The AI company Play.ht markets its product with an unusual idea: In an AI-generated podcast, Apple co-founder Steve Jobs, who died in 2011, speaks with podcast star Joe Rogan.
Synthetic voices have made enormous progress in recent years thanks to machine learning: the choppy robotic stutter has long since given way to fluent speech that is increasingly dynamic in intonation and thus more emotional.
Voices and script are generated with AI
The company Play.ht demonstrates this in a new podcast project generated entirely with AI. Play.ht sells services for machine voices in various quality levels and formats. For example, a Play.ht service automatically reads blog articles in a more or less natural-sounding voice.
“At Play.ht, We believe in a future where all content creation will be generated by AI but guided by humans, and the most creative work will depend on the human’s ability to articulate their desired creation to the machine,” the company writes.
The voices in the podcast are rendered using Play.ht’s “Ultra-realistic Voices” feature. According to the company, this is “the latest generation” of machine voices that are “almost indistinguishable” from human voices. Make your own picture.
To train the voice generators, the company used audio data available online from Rogan and Jobs. Joe Rogan in particular offers a large amount of training material with his numerous video podcasts. In the past, there have already been quite successful attempts to replace Rogan with AI-generated content.
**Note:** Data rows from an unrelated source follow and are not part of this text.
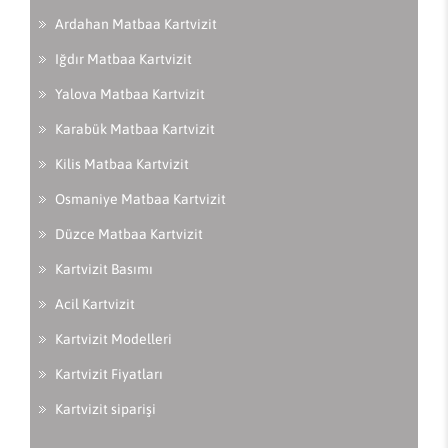
Ardahan Matbaa Kartvizit
Iğdır Matbaa Kartvizit
Yalova Matbaa Kartvizit
Karabük Matbaa Kartvizit
Kilis Matbaa Kartvizit
Osmaniye Matbaa Kartvizit
Düzce Matbaa Kartvizit
Kartvizit Basımı
Acil Kartvizit
Kartvizit Modelleri
Kartvizit Fiyatları
Kartvizit siparişi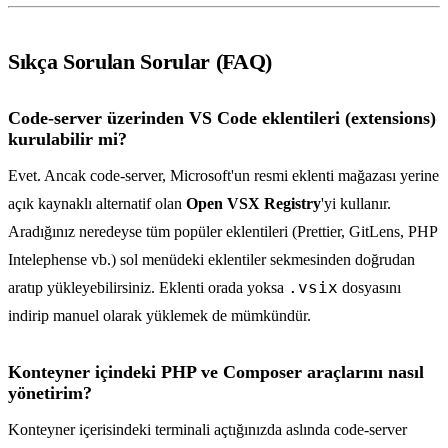
Sıkça Sorulan Sorular (FAQ)
Code-server üzerinden VS Code eklentileri (extensions)
kurulabilir mi?
Evet. Ancak code-server, Microsoft'un resmi eklenti mağazası yerine
açık kaynaklı alternatif olan
Open VSX Registry
'yi kullanır.
Aradığınız neredeyse tüm popüler eklentileri (Prettier, GitLens, PHP
Intelephense vb.) sol menüdeki eklentiler sekmesinden doğrudan
.vsix
aratıp yükleyebilirsiniz. Eklenti orada yoksa
dosyasını
indirip manuel olarak yüklemek de mümkündür.
Konteyner içindeki PHP ve Composer araçlarını nasıl
yönetirim?
Konteyner içerisindeki terminali açtığınızda aslında code-server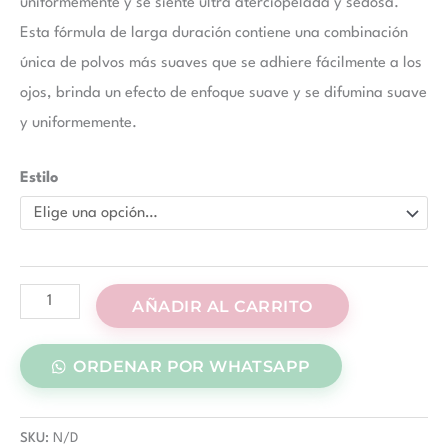
uniformemente y se siente ultra aterciopelada y sedosa.
Esta fórmula de larga duración contiene una combinación
única de polvos más suaves que se adhiere fácilmente a los
ojos, brinda un efecto de enfoque suave y se difumina suave
y uniformemente.
Estilo
AÑADIR AL CARRITO
ORDENAR POR WHATSAPP
SKU:
N/D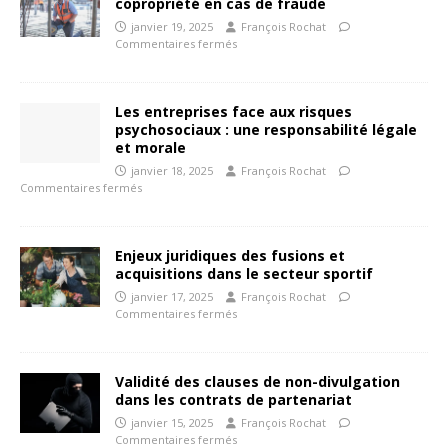
copropriété en cas de fraude
janvier 19, 2025
François Rochat
Commentaires fermés
Les entreprises face aux risques
psychosociaux : une responsabilité légale
et morale
janvier 18, 2025
François Rochat
Commentaires fermés
Enjeux juridiques des fusions et
acquisitions dans le secteur sportif
janvier 17, 2025
François Rochat
Commentaires fermés
Validité des clauses de non-divulgation
dans les contrats de partenariat
janvier 15, 2025
François Rochat
Commentaires fermés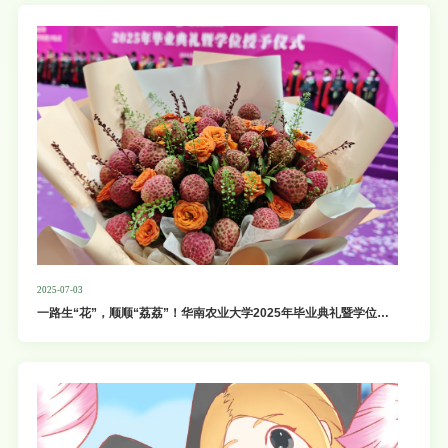
2025-07-03
一路生“花”，顺顺“荔荔”！华南农业大学2025年毕业典礼暨学位授
予仪式全回顾！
Play.ht generated the podcast script using fine-tuned language models. For the Steve Jobs episode, the company trained a language mode with the Jobs biography and also incorporated “all recordings that could be found online” into the training.
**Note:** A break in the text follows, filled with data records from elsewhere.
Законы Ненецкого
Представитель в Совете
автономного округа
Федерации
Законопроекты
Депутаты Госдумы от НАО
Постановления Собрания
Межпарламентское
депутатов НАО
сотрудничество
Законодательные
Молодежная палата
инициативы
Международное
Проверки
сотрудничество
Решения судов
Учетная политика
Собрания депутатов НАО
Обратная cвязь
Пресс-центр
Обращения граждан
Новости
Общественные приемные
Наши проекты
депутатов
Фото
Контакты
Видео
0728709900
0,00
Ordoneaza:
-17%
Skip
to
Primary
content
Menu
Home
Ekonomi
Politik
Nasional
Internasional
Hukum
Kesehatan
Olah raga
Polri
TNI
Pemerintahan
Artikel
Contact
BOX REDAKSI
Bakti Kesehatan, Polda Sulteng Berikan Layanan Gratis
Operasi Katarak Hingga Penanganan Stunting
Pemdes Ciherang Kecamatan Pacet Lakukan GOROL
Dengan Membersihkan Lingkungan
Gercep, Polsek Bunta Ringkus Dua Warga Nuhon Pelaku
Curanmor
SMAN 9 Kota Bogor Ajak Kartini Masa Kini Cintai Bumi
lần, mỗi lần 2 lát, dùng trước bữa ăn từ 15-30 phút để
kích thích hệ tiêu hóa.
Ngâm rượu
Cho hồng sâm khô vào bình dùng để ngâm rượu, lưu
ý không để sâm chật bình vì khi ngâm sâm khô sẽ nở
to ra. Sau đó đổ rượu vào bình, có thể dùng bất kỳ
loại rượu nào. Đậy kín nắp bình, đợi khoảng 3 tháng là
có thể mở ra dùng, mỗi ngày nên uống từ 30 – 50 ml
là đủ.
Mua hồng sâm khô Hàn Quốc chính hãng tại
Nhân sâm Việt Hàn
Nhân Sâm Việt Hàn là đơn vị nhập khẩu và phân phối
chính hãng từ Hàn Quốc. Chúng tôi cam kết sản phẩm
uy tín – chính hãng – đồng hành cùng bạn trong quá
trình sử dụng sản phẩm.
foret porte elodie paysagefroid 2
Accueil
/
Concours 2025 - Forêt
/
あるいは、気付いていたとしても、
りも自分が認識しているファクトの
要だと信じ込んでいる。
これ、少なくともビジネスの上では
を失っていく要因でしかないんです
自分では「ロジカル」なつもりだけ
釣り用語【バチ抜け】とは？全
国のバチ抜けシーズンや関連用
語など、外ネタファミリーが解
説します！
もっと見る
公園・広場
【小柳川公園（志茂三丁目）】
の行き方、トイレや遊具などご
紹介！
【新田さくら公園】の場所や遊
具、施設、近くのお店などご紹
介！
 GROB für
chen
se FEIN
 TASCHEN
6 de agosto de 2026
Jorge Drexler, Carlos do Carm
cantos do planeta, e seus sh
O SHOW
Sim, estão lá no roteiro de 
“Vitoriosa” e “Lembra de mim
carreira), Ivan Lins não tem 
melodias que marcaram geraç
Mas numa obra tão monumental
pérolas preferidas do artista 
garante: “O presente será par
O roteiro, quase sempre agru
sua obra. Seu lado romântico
For the future, Play.ht is collecting ideas from users for more unusual AI-generated podcasts. At the top of the list is currently a podcast between Buddha and Einstein.
Play.ht’s podcast project is just one example that demonstrates the progress of synthetic voices and AI audio in general. Similar to image generators like DALL-E 2 or Midjourney, AI-generated audio could transform labor markets. Recently, Meta researchers introduced a new AI system that can generate audio based on text.